In my experience two instances on the same machine will work if you have enough memory and CPU power.
But you need to verify whether the system can handle the load with the resources.
You missed an option:
c) Run a second AWS instance with JBoss AS and load-balance between the two.
I would pick "c" if using any kind of vitualization, it is the option that allows for greater scalability (you can add a 3rd or 4th instance using the same technique).
The suggestions provided are valuable.
I am looking at to exploit the unutilized CPU capacity (70 % [max affordable CPU utilization] - 40 % [Observed max utilization during peak load] = 30 % free) of the application server to handle even more concurrent users.
For this if suppose I run two Jboss instances (clustered) in the same box with reduced heap sizes and accordingly adjust other associated JVM tuning parameters, would it be possible to have an increase in number of concurrent requests (sum of requests that can be handled by individual instances -> sum of 'maxThreads' of both instances) that can be served by the Server?
Motivation to think in the above respect:- Have come across a rule of thumb for calculating the value of 'maxThreads' that can be specified in Jboss config -> [200 * No. of CPU] +/- depending on RAM and other Machine specs.
Does this rule apply for each instance of Jboss running on the server? or it applies to the server as such, irrespective of how many Jboss instances are running in it?
There is no such "rule of thumb". I suspect that whatever you read was specific to that person's environment.

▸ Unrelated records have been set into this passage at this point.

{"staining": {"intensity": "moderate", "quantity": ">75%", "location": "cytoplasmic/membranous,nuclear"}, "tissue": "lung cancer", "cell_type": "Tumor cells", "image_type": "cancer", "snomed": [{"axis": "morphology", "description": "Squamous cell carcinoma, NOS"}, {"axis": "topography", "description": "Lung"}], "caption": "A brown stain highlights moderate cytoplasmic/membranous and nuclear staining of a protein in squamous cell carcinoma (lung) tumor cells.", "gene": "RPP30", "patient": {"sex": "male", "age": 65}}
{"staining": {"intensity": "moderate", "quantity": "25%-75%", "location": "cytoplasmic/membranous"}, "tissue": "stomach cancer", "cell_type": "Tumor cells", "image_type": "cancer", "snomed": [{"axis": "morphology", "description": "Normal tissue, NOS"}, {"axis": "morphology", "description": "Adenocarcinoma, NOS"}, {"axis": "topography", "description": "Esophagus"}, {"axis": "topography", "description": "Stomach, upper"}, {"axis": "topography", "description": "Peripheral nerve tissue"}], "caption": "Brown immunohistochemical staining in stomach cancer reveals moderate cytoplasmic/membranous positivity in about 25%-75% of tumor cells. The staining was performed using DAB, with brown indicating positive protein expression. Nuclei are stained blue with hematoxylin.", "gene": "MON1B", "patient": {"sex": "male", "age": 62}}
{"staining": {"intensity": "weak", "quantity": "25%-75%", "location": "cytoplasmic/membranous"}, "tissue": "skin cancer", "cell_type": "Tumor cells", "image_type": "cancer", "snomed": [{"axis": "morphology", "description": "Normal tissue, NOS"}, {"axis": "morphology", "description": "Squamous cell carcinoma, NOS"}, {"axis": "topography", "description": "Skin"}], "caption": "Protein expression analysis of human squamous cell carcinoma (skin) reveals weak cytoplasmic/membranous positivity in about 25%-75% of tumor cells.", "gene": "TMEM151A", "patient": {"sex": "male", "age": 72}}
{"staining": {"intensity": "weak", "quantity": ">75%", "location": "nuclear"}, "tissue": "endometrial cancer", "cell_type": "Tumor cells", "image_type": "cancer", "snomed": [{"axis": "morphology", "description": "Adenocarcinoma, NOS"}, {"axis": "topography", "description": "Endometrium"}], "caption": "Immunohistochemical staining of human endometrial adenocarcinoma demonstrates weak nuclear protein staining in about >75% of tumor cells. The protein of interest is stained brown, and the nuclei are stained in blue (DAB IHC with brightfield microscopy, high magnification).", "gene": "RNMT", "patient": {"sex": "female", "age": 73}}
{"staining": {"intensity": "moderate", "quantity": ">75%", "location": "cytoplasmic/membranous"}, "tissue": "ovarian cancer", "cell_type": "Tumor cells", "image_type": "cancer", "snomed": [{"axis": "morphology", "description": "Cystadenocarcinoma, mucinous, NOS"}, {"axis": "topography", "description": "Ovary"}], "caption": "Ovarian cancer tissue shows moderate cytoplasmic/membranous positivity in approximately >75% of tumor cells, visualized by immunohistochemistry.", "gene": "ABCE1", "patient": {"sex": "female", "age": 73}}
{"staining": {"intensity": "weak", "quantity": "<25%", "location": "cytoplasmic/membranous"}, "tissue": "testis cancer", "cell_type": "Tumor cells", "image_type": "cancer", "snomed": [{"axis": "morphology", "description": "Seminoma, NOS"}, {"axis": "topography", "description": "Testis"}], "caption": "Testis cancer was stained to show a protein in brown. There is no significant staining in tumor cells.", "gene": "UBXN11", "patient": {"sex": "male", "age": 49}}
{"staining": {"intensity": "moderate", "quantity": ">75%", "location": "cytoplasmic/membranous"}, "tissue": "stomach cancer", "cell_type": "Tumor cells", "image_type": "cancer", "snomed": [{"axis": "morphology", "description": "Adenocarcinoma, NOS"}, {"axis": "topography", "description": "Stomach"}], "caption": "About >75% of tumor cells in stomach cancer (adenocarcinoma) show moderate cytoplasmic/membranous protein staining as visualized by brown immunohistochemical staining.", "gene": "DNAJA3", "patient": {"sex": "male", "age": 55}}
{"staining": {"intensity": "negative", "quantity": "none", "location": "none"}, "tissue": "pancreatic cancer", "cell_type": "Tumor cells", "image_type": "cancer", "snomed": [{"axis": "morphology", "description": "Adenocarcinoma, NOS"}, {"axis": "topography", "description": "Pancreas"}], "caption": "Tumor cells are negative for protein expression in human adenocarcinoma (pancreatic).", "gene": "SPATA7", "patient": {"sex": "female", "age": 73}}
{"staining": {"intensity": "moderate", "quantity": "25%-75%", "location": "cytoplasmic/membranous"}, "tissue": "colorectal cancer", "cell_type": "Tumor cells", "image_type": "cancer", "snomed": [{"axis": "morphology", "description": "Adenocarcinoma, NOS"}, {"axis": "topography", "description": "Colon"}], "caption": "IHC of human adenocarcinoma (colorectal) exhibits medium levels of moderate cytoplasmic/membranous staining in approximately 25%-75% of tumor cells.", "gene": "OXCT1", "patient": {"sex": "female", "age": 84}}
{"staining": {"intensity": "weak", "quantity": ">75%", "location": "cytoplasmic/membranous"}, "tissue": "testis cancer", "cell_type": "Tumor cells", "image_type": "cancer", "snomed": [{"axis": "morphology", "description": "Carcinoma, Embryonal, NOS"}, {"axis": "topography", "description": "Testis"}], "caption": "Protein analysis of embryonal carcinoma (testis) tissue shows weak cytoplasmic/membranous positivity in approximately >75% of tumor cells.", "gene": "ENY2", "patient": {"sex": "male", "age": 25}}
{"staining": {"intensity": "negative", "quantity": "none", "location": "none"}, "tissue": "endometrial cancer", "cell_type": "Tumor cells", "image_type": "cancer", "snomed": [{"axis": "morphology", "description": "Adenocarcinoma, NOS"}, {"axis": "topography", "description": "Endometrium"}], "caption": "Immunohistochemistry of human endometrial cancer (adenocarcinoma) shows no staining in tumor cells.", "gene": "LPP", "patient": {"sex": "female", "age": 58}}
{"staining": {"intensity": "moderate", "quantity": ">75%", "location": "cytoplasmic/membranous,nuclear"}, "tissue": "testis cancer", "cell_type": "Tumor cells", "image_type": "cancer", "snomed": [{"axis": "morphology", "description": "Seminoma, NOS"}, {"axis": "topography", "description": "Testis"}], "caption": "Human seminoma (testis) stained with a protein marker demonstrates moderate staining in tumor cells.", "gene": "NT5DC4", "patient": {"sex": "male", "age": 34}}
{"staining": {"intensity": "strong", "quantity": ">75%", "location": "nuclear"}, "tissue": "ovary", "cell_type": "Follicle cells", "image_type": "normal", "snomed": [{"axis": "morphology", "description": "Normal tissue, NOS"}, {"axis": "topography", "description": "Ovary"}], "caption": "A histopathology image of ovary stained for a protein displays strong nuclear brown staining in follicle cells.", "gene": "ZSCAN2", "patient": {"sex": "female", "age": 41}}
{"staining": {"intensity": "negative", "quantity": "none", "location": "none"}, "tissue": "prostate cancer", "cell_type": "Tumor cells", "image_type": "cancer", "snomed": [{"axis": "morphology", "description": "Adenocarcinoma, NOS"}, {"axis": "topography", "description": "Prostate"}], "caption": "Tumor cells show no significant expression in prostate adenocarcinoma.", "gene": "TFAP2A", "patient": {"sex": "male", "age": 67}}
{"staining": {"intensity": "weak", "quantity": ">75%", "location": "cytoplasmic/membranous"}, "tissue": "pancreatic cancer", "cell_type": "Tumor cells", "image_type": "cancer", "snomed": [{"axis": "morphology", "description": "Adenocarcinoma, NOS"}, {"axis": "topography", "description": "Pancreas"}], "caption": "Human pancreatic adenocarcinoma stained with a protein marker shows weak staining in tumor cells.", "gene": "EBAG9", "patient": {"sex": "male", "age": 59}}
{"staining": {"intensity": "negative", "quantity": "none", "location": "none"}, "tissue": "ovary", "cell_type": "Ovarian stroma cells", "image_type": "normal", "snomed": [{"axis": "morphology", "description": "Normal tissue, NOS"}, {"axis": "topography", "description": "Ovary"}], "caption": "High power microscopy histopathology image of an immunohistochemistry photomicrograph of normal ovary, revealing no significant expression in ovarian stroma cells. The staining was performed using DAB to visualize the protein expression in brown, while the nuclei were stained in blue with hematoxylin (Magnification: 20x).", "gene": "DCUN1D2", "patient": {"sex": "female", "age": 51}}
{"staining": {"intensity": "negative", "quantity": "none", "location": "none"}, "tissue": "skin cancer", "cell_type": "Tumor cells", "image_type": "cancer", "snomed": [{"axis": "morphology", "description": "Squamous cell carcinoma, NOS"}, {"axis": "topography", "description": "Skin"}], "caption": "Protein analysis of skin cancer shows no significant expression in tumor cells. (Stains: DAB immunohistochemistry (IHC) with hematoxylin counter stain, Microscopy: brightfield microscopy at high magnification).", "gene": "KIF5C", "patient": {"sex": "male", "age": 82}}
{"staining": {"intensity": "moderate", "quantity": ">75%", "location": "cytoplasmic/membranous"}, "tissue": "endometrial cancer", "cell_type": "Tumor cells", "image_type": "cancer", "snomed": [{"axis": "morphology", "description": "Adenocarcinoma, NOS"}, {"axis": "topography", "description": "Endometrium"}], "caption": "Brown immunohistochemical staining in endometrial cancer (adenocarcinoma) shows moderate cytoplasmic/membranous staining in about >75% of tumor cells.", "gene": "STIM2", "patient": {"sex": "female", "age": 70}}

Unless you do you own load testing you will not be able to determine what kind of load your system will be able to handle. And having two JBoss AS instances running on one server will not double the number of request threads that can be specified (or maybe it can, but it won't increase throughput). Youy have to remember that the more load you place on the system the longer it will take to process each individual request. It is a fine balancing act between the amount of load and the response time.